Este ano, no final de Setembro, as cidades são convidadas a promover “processos de limpeza” e rearrumação nos seus governos locais. Acontece assim de 4 em 4 anos. Nestas ocasiões, uns defendem que todas as peças fiquem no mesmo lugar, outros adiantam que algumas pessoas ou ideias devem ser substituídas, e outros ainda desejam mudanças mais profundas com grandes renovações.
Compreende-se que quem não quer mudar use as suas posições para fazer prevalecer. Estes são, quase sempre, os que estão ao comando das operações, mas contam com os seus pares, e com os mais receosos ou avessos a toda a mudança.
Quem quer mudar experimenta, de facto, as maiores dificuldades. Não são os donos da casa e a mudança depende mais dos outros do que de si próprios, a inércia do poder é-lhes desfavorável.
A decisão cabe aos outros habitantes da cidade, chamados cidadãos.

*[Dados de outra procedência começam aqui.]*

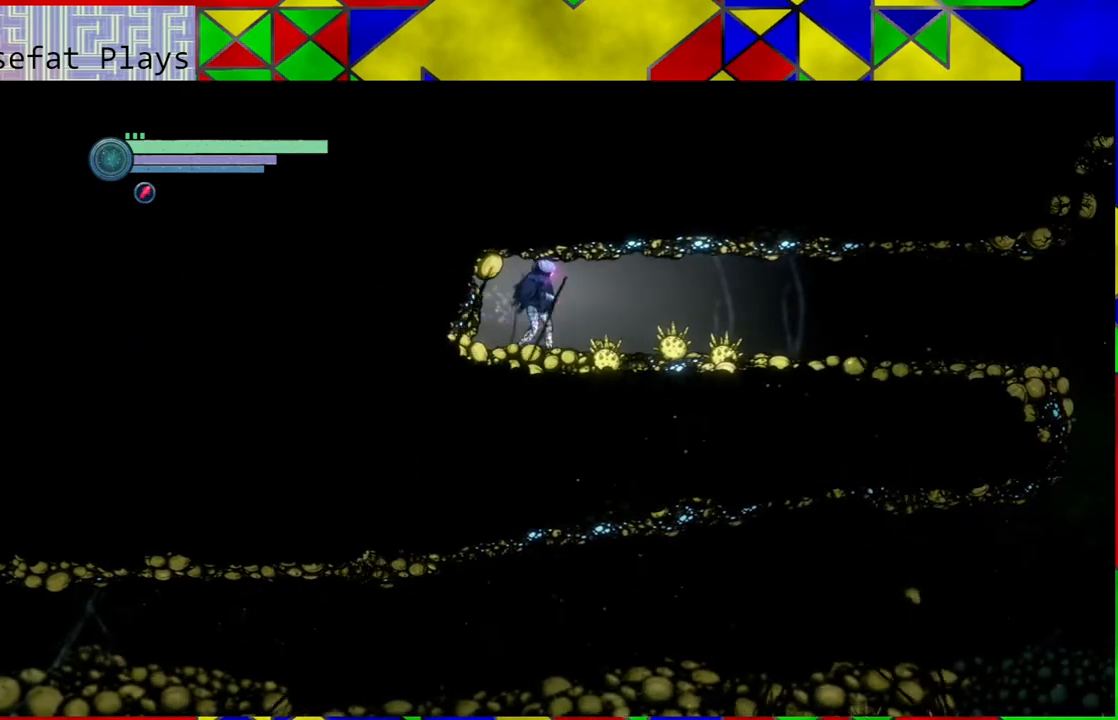
{"buttons": [], "left_stick": "center", "right_stick": "center", "events": [[33, "left_stick", "left"], [117, "A", "down"], [167, "left_stick", "center"], [233, "A", "up"], [300, "A", "down"], [400, "A", "up"]]}
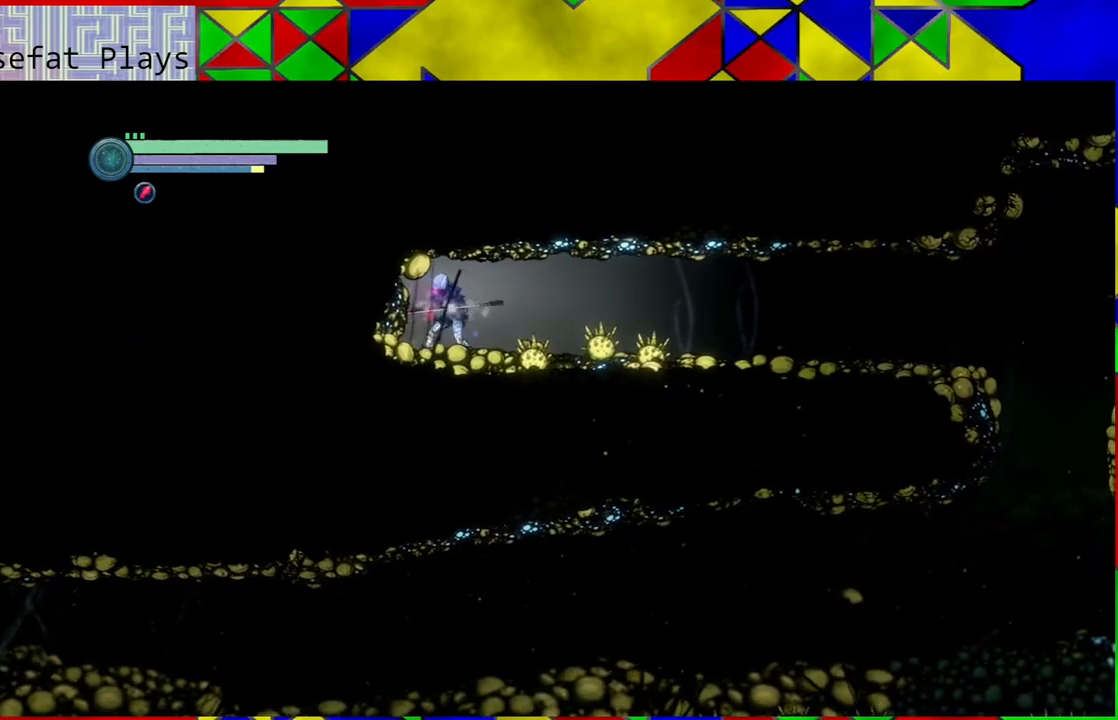
{"buttons": [], "left_stick": "center", "right_stick": "center", "events": []}
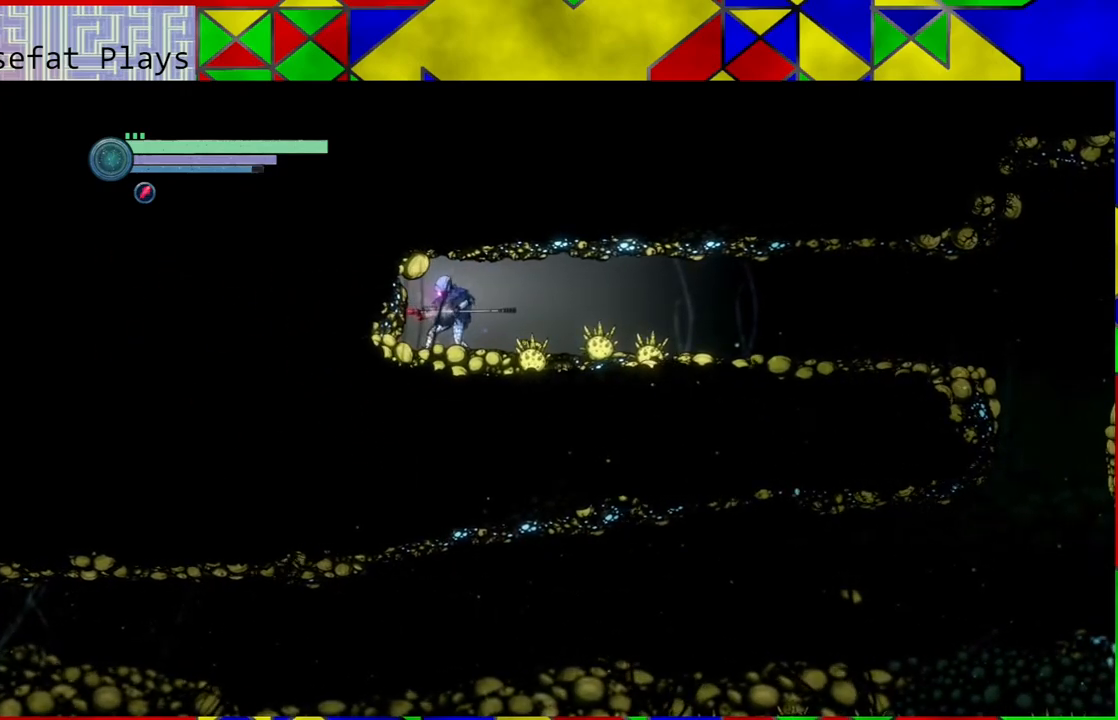
{"buttons": [], "left_stick": "center", "right_stick": "center", "events": []}
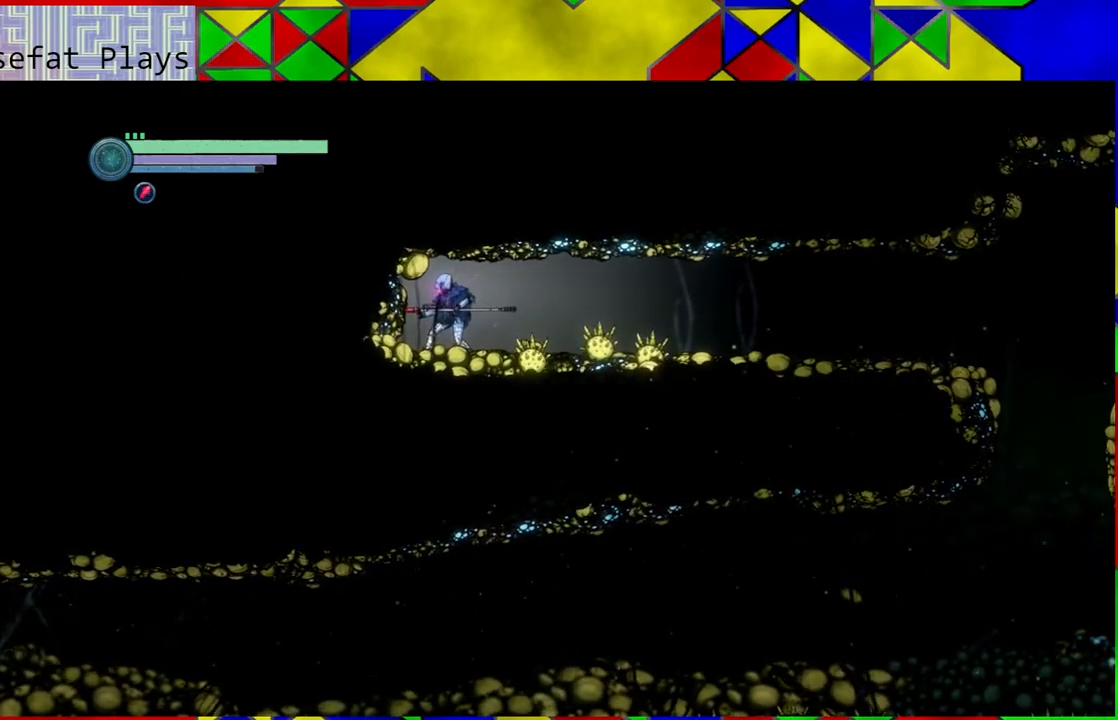
{"buttons": [], "left_stick": "center", "right_stick": "center", "events": [[100, "SELECT", "down"], [233, "SELECT", "up"]]}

Os mais empenhados e defensores da limpeza maior, assim como os adeptos da mais suave passagem, andam ansiosos, preocupados, muito focados (ou mesmo sufocados) em todos os pormenores ou nos mais leves indícios do que poderá vir a ser a decisão final. Uma sondagem de opinião publicada pela SIC no final da semana passada era por isso aguardada em Évora com grande expectativa. Com os resultados quase tudo ficou na mesma. Confirmou-se a certeza de que a decisão só será tomada a 29 de Setembro. Se se vai "limpar" mais ou menos profundamente, ou passar apenas “ao de leve” a casa que é conhecida como lugar do poder autárquico, isso só será decidido à última hora. Por agora expressam-se apenas em circuitos pequenos e de confiança pessoal os que já decidiram. Assim, os partidários das limpezas mais profundas comunicam nos circuitos da mudança. Os defensores da mais leve passagem manifestam-se no interior do grupo da continuidade. Uns e outros surpreendem-se com o entusiasmo e com a quantidade de apoios que lhes chegam até porque não acedem ao que se passa nos outros circuitos. Avulta em Évora a falta de espaços de comunicação, para pôr em comum, com urbanidade, tolerância e transparência, o que é relativo à cidade. Assim, entre ditos e mais não ditos, resta-nos esperar até ao fim de Setembro para decidirmos se há limpezas ou se dizemos que não é preciso e deixamos a "trabalheira" para depois.